## REQUIRED ACTION A
In the forum thread, rewrite the passage starting with "## HappilyMarriedGuy (Nov" and going on through "point across effectively.", putting "partner" in place of "wife".

# Better for both or mission impossible?



## HappilyMarriedGuy (Nov 16, 2014)

My wife and I have been together for 13 years, married for 10+. We both still love each other so very much. We're in our mid-to-late 40's and both work. 

I've tried several times to talk to my wife about our sex life but I'm never too sure how to approach it and I rarely get the point across effectively.

I myself, did plenty of research and I think I made sex a lot better for her and she agrees. Sure, sex is certainly better than it was yet I feel its mostly all about her. There is absolutely nothing I wouldn't do for my wife if she asked, because I love her that much - however, she never asks me to do anything and her boundaries are very restrictive. Yes my physical needs are met (it's not too difficult being a man ha ha) but I'm left wanting more emotionally.

This may sound a little selfish. I'm not even sure what I want. I just think it would be nice to have my clothes tore off me and be thrown to living room floor etc without ever making it to the bedroom; to be surprised on getting home from work by her opening the door wearing nothing but some nice lingerie; her actually doing something in bed she would usually say no to; telling me she's gone commando during a date night meal etc. I simply don't know - just something that shows she still craves me and still finds me attractive etc.

[Saved entries]
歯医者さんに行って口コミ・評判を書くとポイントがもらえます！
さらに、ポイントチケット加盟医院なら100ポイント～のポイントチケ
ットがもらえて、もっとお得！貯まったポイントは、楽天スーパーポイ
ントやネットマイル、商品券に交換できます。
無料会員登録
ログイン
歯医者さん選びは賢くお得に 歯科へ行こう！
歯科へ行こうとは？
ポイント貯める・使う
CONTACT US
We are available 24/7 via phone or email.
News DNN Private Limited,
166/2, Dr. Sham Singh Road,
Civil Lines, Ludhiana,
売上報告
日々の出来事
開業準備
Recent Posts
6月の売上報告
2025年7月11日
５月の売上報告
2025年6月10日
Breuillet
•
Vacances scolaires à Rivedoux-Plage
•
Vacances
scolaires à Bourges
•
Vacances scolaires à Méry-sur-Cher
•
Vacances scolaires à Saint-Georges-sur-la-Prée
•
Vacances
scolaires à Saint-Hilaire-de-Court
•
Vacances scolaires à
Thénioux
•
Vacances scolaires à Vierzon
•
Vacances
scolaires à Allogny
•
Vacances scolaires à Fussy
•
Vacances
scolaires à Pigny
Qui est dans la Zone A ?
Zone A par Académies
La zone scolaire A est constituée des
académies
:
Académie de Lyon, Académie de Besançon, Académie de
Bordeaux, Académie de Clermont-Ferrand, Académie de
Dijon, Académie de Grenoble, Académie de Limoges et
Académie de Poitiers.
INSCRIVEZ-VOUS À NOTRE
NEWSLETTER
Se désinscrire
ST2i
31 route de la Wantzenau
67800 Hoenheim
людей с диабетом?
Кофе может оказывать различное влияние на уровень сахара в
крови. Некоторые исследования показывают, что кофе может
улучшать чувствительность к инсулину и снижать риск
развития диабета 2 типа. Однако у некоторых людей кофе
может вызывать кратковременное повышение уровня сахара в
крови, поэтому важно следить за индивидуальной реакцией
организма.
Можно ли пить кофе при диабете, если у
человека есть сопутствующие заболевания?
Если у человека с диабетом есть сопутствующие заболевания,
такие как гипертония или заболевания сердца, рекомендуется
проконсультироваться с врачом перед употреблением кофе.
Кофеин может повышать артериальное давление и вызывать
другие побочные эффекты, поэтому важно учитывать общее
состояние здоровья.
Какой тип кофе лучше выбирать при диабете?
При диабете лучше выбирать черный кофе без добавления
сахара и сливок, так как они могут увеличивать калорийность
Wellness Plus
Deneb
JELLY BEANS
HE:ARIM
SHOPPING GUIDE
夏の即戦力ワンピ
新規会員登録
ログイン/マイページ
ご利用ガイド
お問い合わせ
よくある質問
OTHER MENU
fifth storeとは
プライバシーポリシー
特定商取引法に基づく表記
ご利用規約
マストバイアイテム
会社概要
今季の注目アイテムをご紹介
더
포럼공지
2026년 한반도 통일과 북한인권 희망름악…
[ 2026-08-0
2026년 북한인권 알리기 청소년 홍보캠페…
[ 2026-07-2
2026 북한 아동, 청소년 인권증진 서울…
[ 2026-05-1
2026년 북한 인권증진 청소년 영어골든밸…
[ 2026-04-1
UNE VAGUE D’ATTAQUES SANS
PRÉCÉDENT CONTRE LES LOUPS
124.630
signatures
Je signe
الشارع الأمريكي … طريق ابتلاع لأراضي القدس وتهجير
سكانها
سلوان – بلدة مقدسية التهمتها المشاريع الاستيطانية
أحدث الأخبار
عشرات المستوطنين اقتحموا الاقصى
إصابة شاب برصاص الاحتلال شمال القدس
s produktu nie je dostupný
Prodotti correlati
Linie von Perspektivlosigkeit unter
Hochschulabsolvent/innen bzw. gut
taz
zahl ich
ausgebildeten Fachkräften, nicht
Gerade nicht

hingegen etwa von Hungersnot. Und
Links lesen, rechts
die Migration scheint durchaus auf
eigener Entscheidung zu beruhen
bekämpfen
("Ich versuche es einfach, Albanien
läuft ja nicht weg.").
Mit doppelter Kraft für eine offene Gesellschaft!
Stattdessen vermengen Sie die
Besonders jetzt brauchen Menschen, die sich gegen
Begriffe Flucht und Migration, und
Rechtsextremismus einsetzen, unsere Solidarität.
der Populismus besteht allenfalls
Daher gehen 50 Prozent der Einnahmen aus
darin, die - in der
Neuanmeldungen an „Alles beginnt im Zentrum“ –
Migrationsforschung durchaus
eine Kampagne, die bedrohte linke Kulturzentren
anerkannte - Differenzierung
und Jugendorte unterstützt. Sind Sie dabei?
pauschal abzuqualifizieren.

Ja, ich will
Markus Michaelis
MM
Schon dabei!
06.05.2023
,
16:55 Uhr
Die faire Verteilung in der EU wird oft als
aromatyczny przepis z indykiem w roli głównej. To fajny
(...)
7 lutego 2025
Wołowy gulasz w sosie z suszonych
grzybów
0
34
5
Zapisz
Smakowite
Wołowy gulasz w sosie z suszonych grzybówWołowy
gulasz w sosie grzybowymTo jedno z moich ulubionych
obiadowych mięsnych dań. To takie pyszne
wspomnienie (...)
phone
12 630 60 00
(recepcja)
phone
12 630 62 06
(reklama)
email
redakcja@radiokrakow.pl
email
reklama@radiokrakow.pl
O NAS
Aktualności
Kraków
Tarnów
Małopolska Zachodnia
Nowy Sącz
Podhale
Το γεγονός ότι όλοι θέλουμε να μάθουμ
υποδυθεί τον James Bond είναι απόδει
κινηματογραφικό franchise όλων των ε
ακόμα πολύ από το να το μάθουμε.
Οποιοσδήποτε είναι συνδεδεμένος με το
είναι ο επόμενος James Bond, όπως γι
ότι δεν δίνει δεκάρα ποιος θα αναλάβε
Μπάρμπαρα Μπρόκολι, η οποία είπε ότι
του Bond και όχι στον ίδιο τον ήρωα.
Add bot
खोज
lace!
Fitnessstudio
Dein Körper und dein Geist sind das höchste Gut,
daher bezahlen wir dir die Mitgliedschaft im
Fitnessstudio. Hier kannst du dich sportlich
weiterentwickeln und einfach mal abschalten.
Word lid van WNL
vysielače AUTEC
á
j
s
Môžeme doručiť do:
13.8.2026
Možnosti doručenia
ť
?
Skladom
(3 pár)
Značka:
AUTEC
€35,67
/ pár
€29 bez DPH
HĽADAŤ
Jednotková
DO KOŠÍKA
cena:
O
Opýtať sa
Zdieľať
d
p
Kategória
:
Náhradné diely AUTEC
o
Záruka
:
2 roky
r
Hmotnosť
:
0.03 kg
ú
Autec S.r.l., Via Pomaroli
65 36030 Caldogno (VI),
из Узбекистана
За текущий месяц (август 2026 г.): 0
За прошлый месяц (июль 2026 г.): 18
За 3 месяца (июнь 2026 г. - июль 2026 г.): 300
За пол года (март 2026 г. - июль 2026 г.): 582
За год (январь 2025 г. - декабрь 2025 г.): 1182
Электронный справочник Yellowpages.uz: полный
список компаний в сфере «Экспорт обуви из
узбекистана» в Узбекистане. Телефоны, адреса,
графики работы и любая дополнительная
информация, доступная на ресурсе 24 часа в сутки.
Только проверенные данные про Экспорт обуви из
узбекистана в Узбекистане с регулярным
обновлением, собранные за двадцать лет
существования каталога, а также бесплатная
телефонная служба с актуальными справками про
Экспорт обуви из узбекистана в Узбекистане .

## REQUIRED ACTION B
Copy the saved entries line for line, starting with their first line and going on through the line with "Académie de Lyon, Académie".

## REPLY A
## HappilyMarriedGuy (Nov 16, 2014)

My partner and I have been together for 13 years, married for 10+. We both still love each other so very much. We're in our mid-to-late 40's and both work. 

I've tried several times to talk to my partner about our sex life but I'm never too sure how to approach it and I rarely get the point across effectively.

## REPLY B
歯医者さんに行って口コミ・評判を書くとポイントがもらえます！
さらに、ポイントチケット加盟医院なら100ポイント～のポイントチケ
ットがもらえて、もっとお得！貯まったポイントは、楽天スーパーポイ
ントやネットマイル、商品券に交換できます。
無料会員登録
ログイン
歯医者さん選びは賢くお得に 歯科へ行こう！
歯科へ行こうとは？
ポイント貯める・使う
CONTACT US
We are available 24/7 via phone or email.
News DNN Private Limited,
166/2, Dr. Sham Singh Road,
Civil Lines, Ludhiana,
売上報告
日々の出来事
開業準備
Recent Posts
6月の売上報告
2025年7月11日
５月の売上報告
2025年6月10日
Breuillet
•
Vacances scolaires à Rivedoux-Plage
•
Vacances
scolaires à Bourges
•
Vacances scolaires à Méry-sur-Cher
•
Vacances scolaires à Saint-Georges-sur-la-Prée
•
Vacances
scolaires à Saint-Hilaire-de-Court
•
Vacances scolaires à
Thénioux
•
Vacances scolaires à Vierzon
•
Vacances
scolaires à Allogny
•
Vacances scolaires à Fussy
•
Vacances
scolaires à Pigny
Qui est dans la Zone A ?
Zone A par Académies
La zone scolaire A est constituée des
académies
:
Académie de Lyon, Académie de Besançon, Académie de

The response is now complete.